Ten-foot-long reptiles in Indonesia have the taste for human flesh, and it’s the fault of…the Nature Conservancy?
That’s what some of the locals are saying. According to the Wall Street Journal, a Komodo dragon killed a young boy last year near the dragons’ main home, Komodo National Park, and since then dragon attacks on people have become much more frequent. And one reason the Komodos have started feeding on the locals, they say, is that they have stopped feeding the Komodos.

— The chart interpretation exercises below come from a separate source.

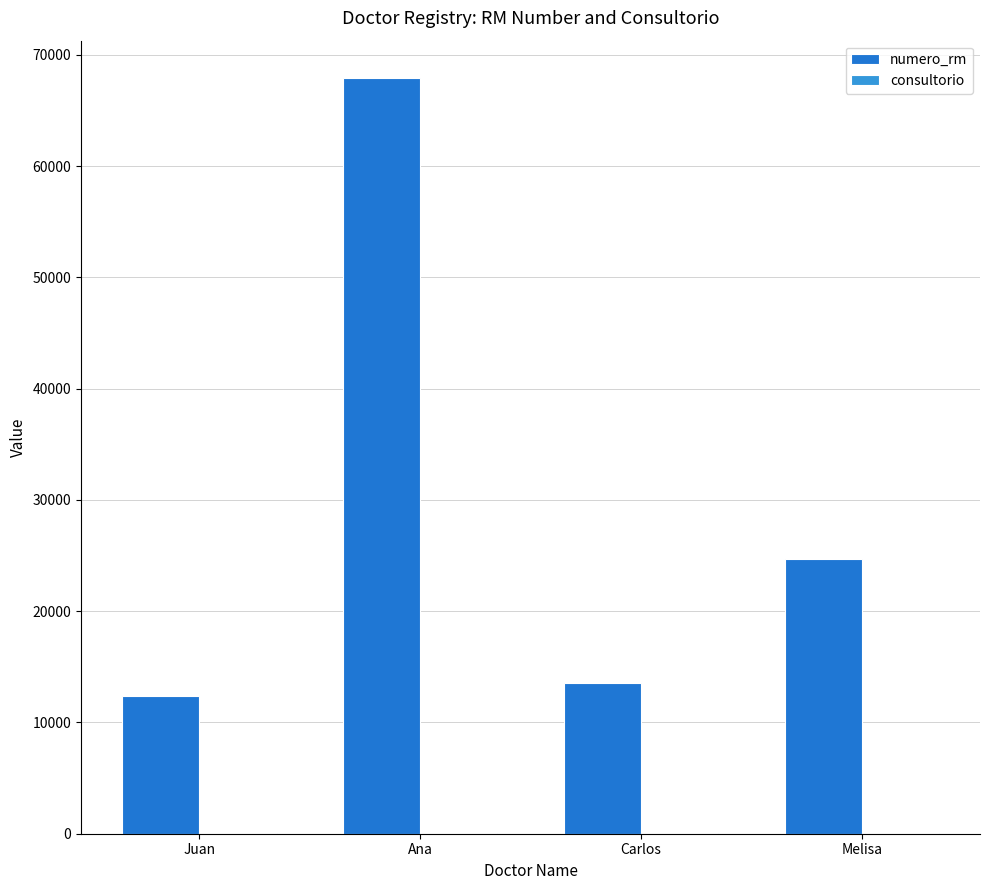

What is the difference between the numero_rm values at Ana and Melisa?

43210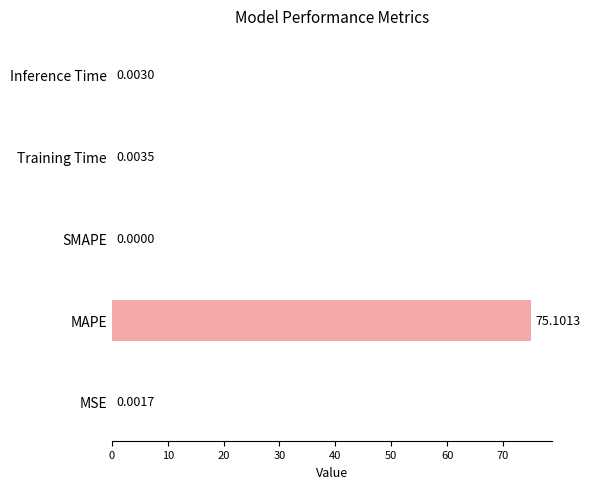

Which has a higher value, Training Time or MAPE?

MAPE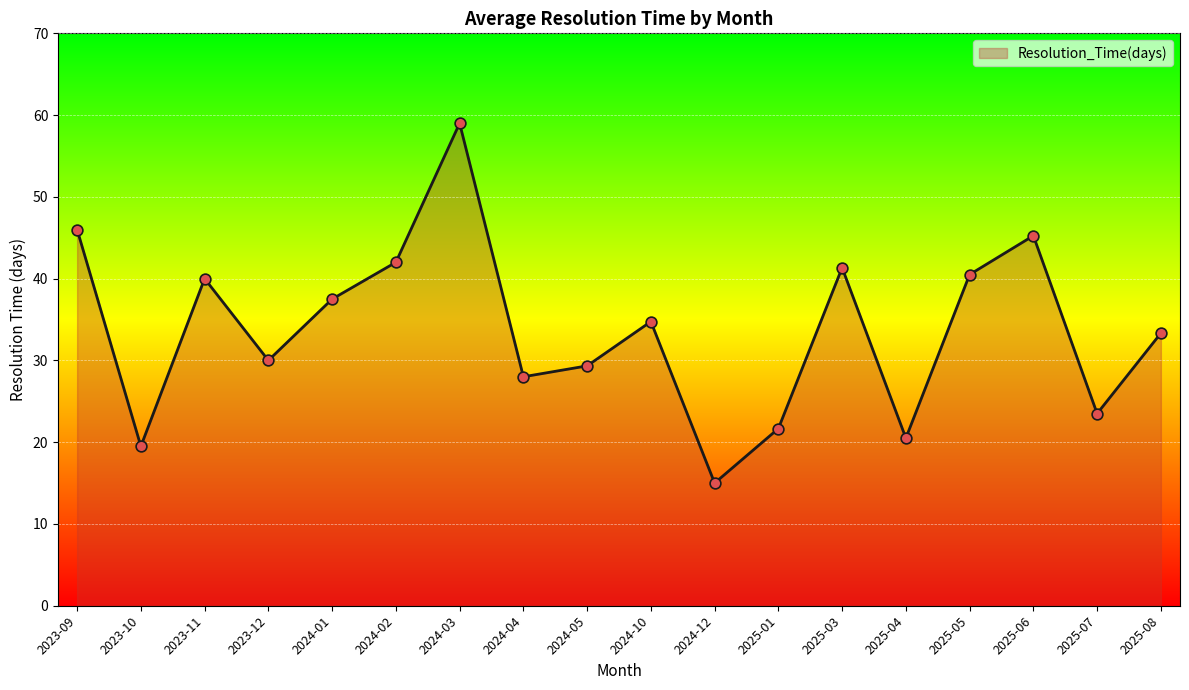

Approximately how many times larger is the value at 2023-09 compared to 2023-12?

1.5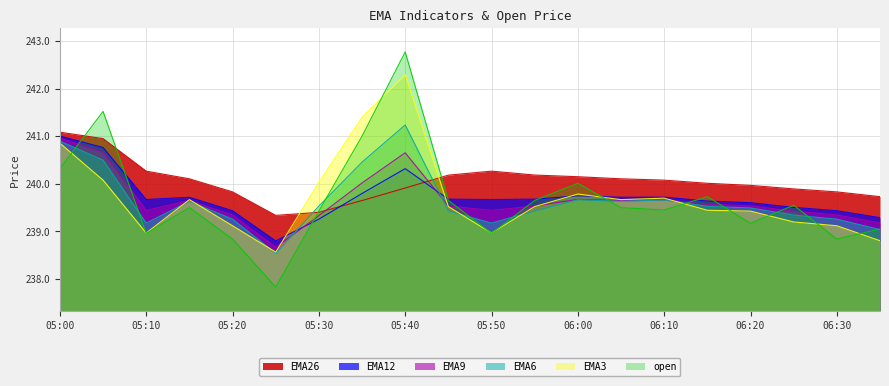

Reading left to right, what are all the values shown in this chart?

EMA26: 05:00=241.1	05:05=240.9	05:10=240.3	05:15=240.1	05:20=239.8	05:25=239.3	05:30=239.4	05:35=239.6	05:40=239.9	05:45=240.2	05:50=240.3	05:55=240.2	06:00=240.1	06:05=240.1	06:10=240.1	06:15=240.0	06:20=240.0	06:25=239.9	06:30=239.8	06:35=239.7
EMA12: 05:00=241.0	05:05=240.8	05:10=239.7	05:15=239.7	05:20=239.4	05:25=238.8	05:30=239.3	05:35=239.8	05:40=240.3	05:45=239.7	05:50=239.7	05:55=239.7	06:00=239.7	06:05=239.7	06:10=239.7	06:15=239.6	06:20=239.6	06:25=239.5	06:30=239.4	06:35=239.3
EMA9: 05:00=241.0	05:05=240.7	05:10=239.4	05:15=239.6	05:20=239.3	05:25=238.7	05:30=239.3	05:35=240.0	05:40=240.7	05:45=239.5	05:50=239.4	05:55=239.5	06:00=239.7	06:05=239.6	06:10=239.7	06:15=239.6	06:20=239.5	06:25=239.4	06:30=239.3	06:35=239.2
EMA6: 05:00=240.9	05:05=240.5	05:10=239.2	05:15=239.6	05:20=239.3	05:25=238.5	05:30=239.5	05:35=240.5	05:40=241.2	05:45=239.4	05:50=239.2	05:55=239.4	06:00=239.7	06:05=239.6	06:10=239.7	06:15=239.5	06:20=239.5	06:25=239.3	06:30=239.3	06:35=239.0
EMA3: 05:00=240.9	05:05=240.1	05:10=239.0	05:15=239.7	05:20=239.1	05:25=238.6	05:30=240.0	05:35=241.4	05:40=242.3	05:45=239.5	05:50=239.0	05:55=239.5	06:00=239.8	06:05=239.7	06:10=239.7	06:15=239.4	06:20=239.4	06:25=239.2	06:30=239.1	06:35=238.8
open: 05:00=240.3	05:05=241.5	05:10=239.0	05:15=239.5	05:20=238.8	05:25=237.8	05:30=239.4	05:35=241.0	05:40=242.8	05:45=239.7	05:50=239.0	05:55=239.7	06:00=240.0	06:05=239.5	06:10=239.4	06:15=239.7	06:20=239.2	06:25=239.6	06:30=238.8	06:35=239.1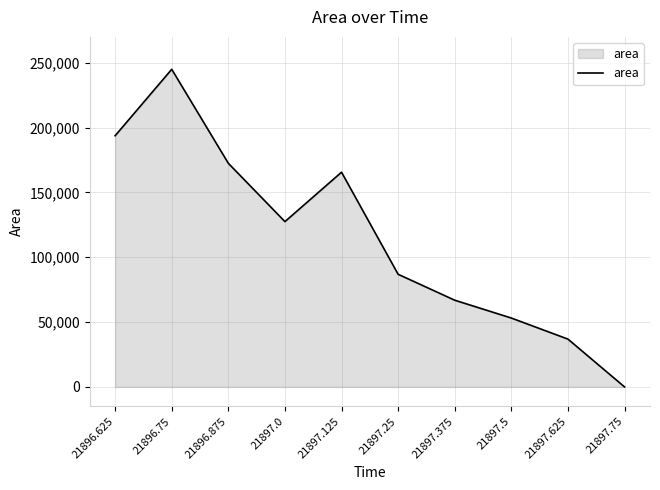

Rank the categories by value from lowest to highest.

21897.75, 21897.625, 21897.5, 21897.375, 21897.25, 21897.0, 21897.125, 21896.875, 21896.625, 21896.75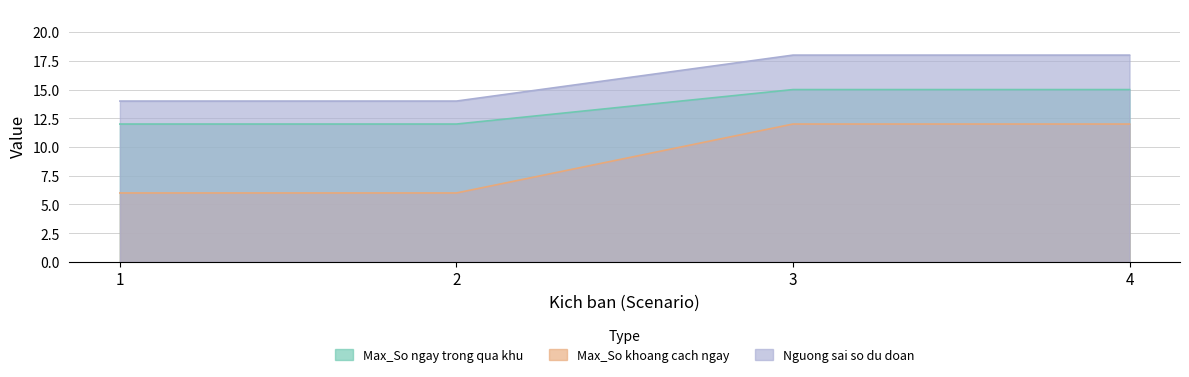

Count the Max_So khoang cach ngay values in the range 6 to 12.

4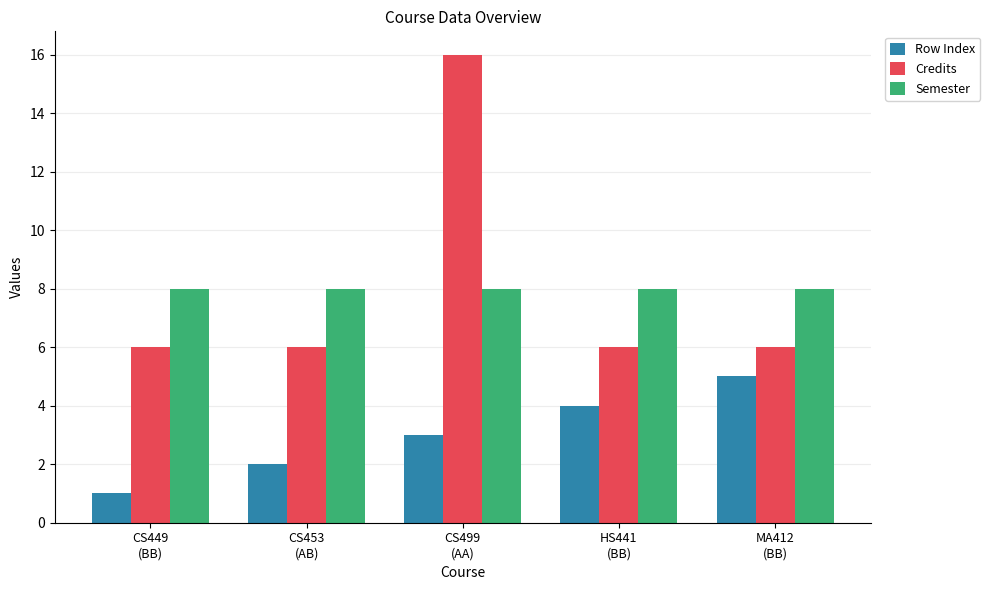

What is the value of the Row Index bar at the 1st from the left?

1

Many of the local people view the ancient lizards as their friends and family members reincarnated, so harming the dragons is a no-no. In fact, villagers frequently left goats and deer tied up as a feast for the dragons, a la Jurassic Park. But when the Nature Conservancy inspected the park, at the behest of the Indonesian government, they said the locals must stop hunting deer so the park would remain wild and the lizards would not become domesticated. With no easy meals lying around waiting for them anymore, Komodos might have moved to hunting an easier kind of prey: People.
Not so fast, say representatives of the Nature Conservancy—the real reason for the dragon aggression is that too many people live in the area now, and they’ve pushed so far into the park that there’s no way to keep the dragons out of their villages. The idea that animal sacrifices were keeping the Komodos at bay, they say, is just superstition.
Still, that’s not likely to soothe the father of the boy killed last year: He blames the hunting ban, and not the dragons themselves, for his son’s death.